Sunday, June 14, 2009
We live in grave times...
The time... of the douchey hat. They are ubiquitous. You can't escape them. They need you to notice them- they yearn to stand out and distinguish themselves as evidence that their wearer is a huge douche. Leopard print cowboy hats with rolled-up brims, pink Red Sox hats, cheap pork pie hats and fedoras from the Gap, faux-distressed trucker hats, flat-brimmed baseball caps... must I go on?
Yes, I must. Indiana Jones hats? Have they replaced Mazda Miatas as the new mid-life crisis accessory? It's cheaper, I suppose... But if you wear one- you don't look like Harrison Ford. You just look like a douche.

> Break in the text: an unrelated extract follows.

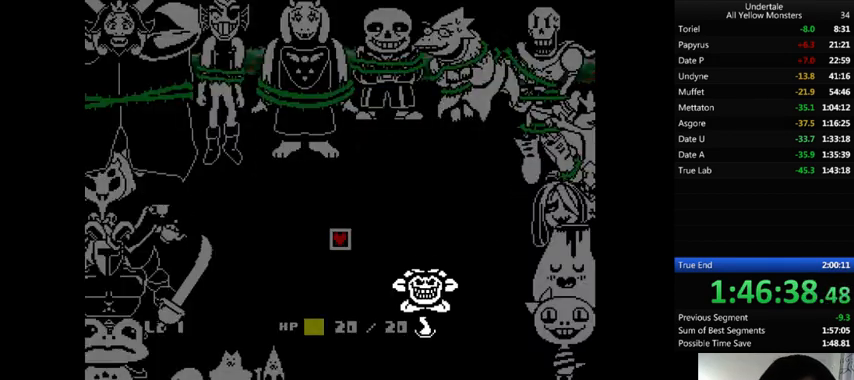
{"keys": ["z"], "events": [[33, "shift_r", "up"], [33, "x", "down"], [33, "z", "up"], [67, "x", "up"], [100, "z", "down"], [133, "return", "down"], [133, "shift_r", "down"], [167, "return", "up"], [167, "shift_r", "up"], [167, "x", "down"], [200, "z", "up"], [233, "return", "down"], [233, "shift_r", "down"], [300, "return", "up"], [300, "shift_r", "up"], [300, "x", "up"], [300, "z", "down"], [367, "return", "down"], [367, "shift_r", "down"], [367, "x", "down"], [367, "z", "up"], [400, "return", "up"], [400, "shift_r", "up"], [433, "x", "up"], [433, "z", "down"]]}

Why doesn't the Italian straw skimmer hat make a comeback? Who has the balls to wear that one? Someone has to bring back the barber shop quartet along with it. It's a dying art. Someone under 80 has to save it! Boyz II Men were waaay ahead of their time.
We also live in a time of the douchey jean pant. Perhaps not so much as a few years ago, but the presence of the intentionally ripped and creased jean with various bedazzlements are still pretty common.
Personally, I'm waiting for the rainbow light-up disco visor to make a comeback. I had one when I was a kid, and I can't wait to get back on the douchey hat bandwagon. See above.